Ces constructions sont bien pratiques car les différents éléments peuvent être réemployés d’une pompe funèbre à l’autre, hormis le cénotaphe. Celui de l’impératrice Marie-Thérèse d’Autriche en mai 1781, dû à Pâris, est particulièrement remarqué. Le programme iconographique se rapporte directement à la vie de la souveraine. Le sarcophage à l’antique introduit la polychromie avec des marbres peints en trompe-l’œil.
C’est donc sans vergogne que les pompes funèbres se conçoivent comme un décor de théâtre, décor d’une fête de la vie de cour, avec leurs éléments en bois et leurs statues de plâtre. On conçoit que l’organisation des cérémonies en reste logiquement du ressort des premiers gentilshommes de la Chambre du roi et que les dépenses occasionnées dépendent du département de l’Argenterie, Menus Plaisirs et Affaires de la Chambre. Surtout en vérité des dépenses extraordinaires de l’Argenterie.

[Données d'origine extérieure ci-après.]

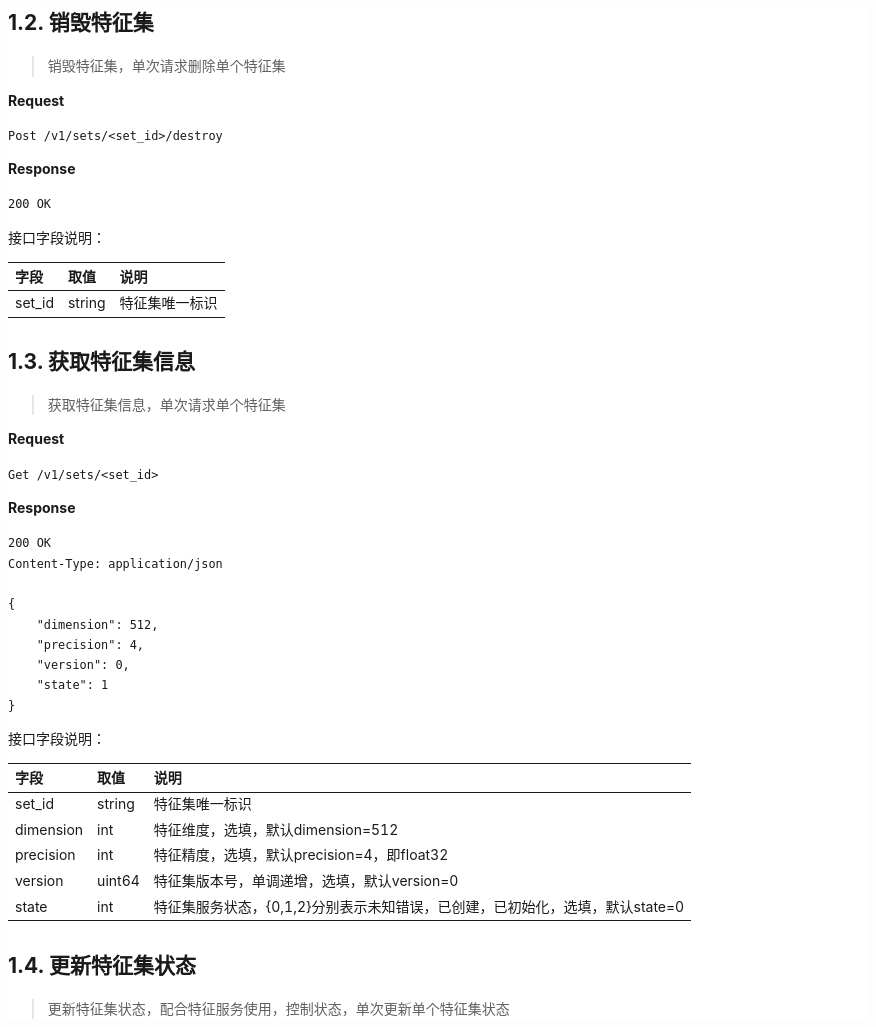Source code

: ## 1.2. 销毁特征集
> 销毁特征集，单次请求删除单个特征集

**Request**
```
Post /v1/sets/<set_id>/destroy
```

**Response**
```
200 OK
```

接口字段说明：

|字段|取值|说明|
|:---|:---|:---|
|set_id|string|特征集唯一标识|

## 1.3. 获取特征集信息
> 获取特征集信息，单次请求单个特征集

**Request**
```
Get /v1/sets/<set_id>
```

**Response**
```
200 OK
Content-Type: application/json

{
    "dimension": 512,
    "precision": 4,
    "version": 0,
    "state": 1
}
```

接口字段说明：

|字段|取值|说明|
|:---|:---|:---|
|set_id|string|特征集唯一标识|
|dimension|int|特征维度，选填，默认dimension=512|
|precision|int|特征精度，选填，默认precision=4，即float32|
|version|uint64|特征集版本号，单调递增，选填，默认version=0|
|state|int|特征集服务状态，{0,1,2}分别表示未知错误，已创建，已初始化，选填，默认state=0|

## 1.4. 更新特征集状态
> 更新特征集状态，配合特征服务使用，控制状态，单次更新单个特征集状态
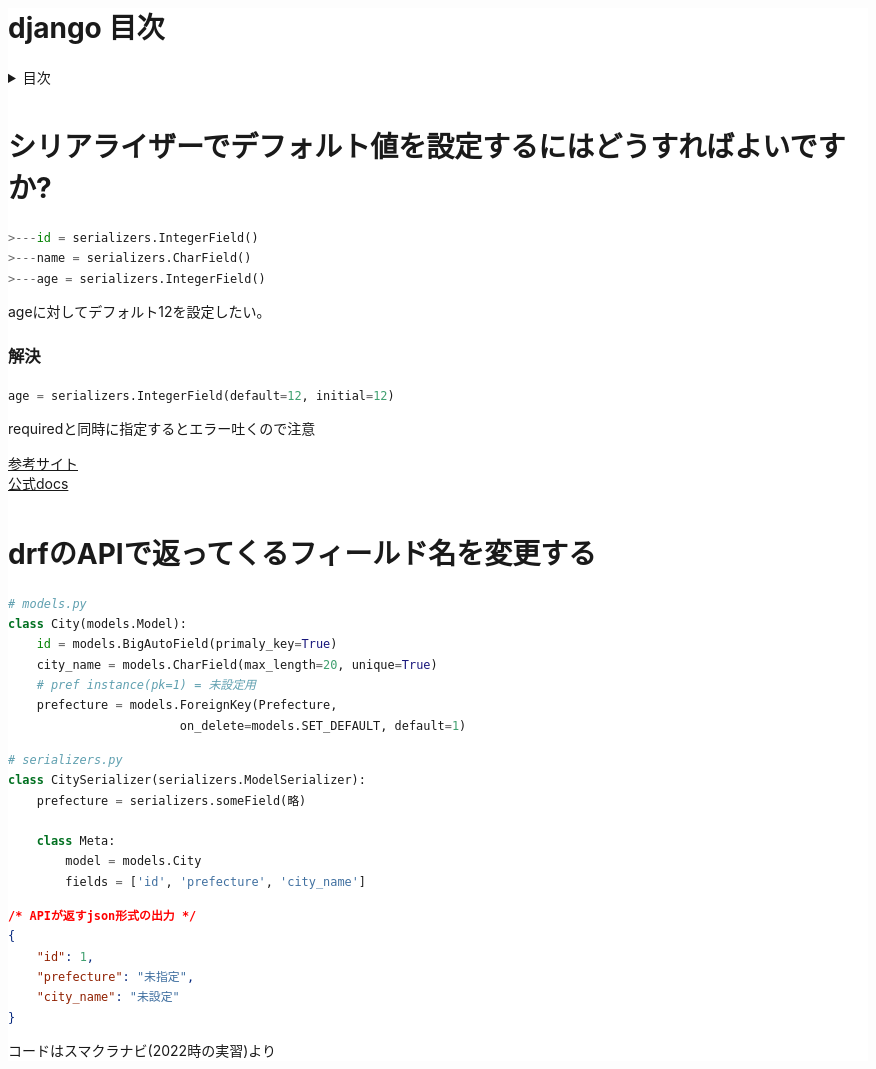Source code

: # django 目次
<details><summary>目次</summary></details>


# シリアライザーでデフォルト値を設定するにはどうすればよいですか?

```python
>---id = serializers.IntegerField()
>---name = serializers.CharField()
>---age = serializers.IntegerField()  
```
ageに対してデフォルト12を設定したい。

### 解決
```python
age = serializers.IntegerField(default=12, initial=12)
```
requiredと同時に指定するとエラー吐くので注意

[参考サイト](https://stackoverflow.com/questions/34215566/how-can-i-set-default-value-in-serializers)  
[公式docs](https://www.django-rest-framework.org/api-guide/fields/#core-arguments)



# drfのAPIで返ってくるフィールド名を変更する
```python
# models.py
class City(models.Model):
    id = models.BigAutoField(primaly_key=True)
    city_name = models.CharField(max_length=20, unique=True)
    # pref instance(pk=1) = 未設定用
    prefecture = models.ForeignKey(Prefecture, 
                        on_delete=models.SET_DEFAULT, default=1)
```
```python
# serializers.py
class CitySerializer(serializers.ModelSerializer):
    prefecture = serializers.someField(略)

    class Meta:
        model = models.City
        fields = ['id', 'prefecture', 'city_name']
```
```json
/* APIが返すjson形式の出力 */
{    
    "id": 1,
    "prefecture": "未指定",
    "city_name": "未設定"
}
```
コードはスマクラナビ(2022時の実習)より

Les travaux sont prévus par le dessinateur de la Chambre et du Cabinet du roi et exécutés par les artistes et artisans des Menus Plaisirs. Les archives de l’intendant et contrôleur des Menus Plaisirs, Denis-Pierre-Jean Papillon de la Ferté, donnent le détail de ces dépenses et leurs montants :
«
La dépense des pompes funèbres consiste dans la construction d’un chœur en charpente et menuiserie, dans la nef de Notre-Dame à Paris, ou à Saint-Denis, pour contenir les stalles hautes et basses pour le clergé, les cours souveraines et officiers de la Maison du Roi, et des princes qui assistent à la cérémonie, plus au pourtour du chœur, des tribunes et jubé pour la musique, estrades, autels et autres choses demandées par M. le grand-maître des cérémonies. Plus la fourniture de toutes les tentures des deuils au-dedans et au pourtour de l’église, ainsi que des appartements pour la réception des princes et princesses. Toutes les différentes décorations du cénotaphe […], le luminaire, l’habillement et payement des pauvres, des officiers des cérémonies, gardes-du-corps, Cent-Suisses, prévôté de l’hôtel, le payement des chapitres, des choristes, musiciens, sonneurs, loueurs de chaises, les fournitures des manteaux de deuils, les écussons et armoiries brodés et peints, etc »
Entre 1761 et 1786, Papillon de La Ferté, qui résidait d’ailleurs dans un petit château à l’Ile Saint-Denis, relève vingt-six pompes funèbres pour un montant total de presque deux millions de livres.
Durant tout le XVIII°s, l’édition d’estampes et de recueils gravés se poursuit tout en s’attachant désormais à la représentation de la grande pompe funèbre. Les plus grands artistes graveurs s’adonnent à l’exercice pour produire de véritables livres de fête montrant toute la somptuosité des décors. Un très beau recueil de Ballard contient ainsi de nombreuses estampes, comme la grande vue de la nef de Notre-Dame de Paris pour la pompe funèbre de Philippe V d’Espagne en décembre 1746, organisée par le duc d’Aumont, premier gentilhomme de la Chambre du roi. Le décor est dû aux Slodtz. La gravure réalisée par Cochin fils reflète avec une grande minutie la somptuosité ordinairement déployée des pompes funèbres royales. Celles-ci demeurent jusqu’à la fin de l’Ancien Régime un véritable rite monarchique.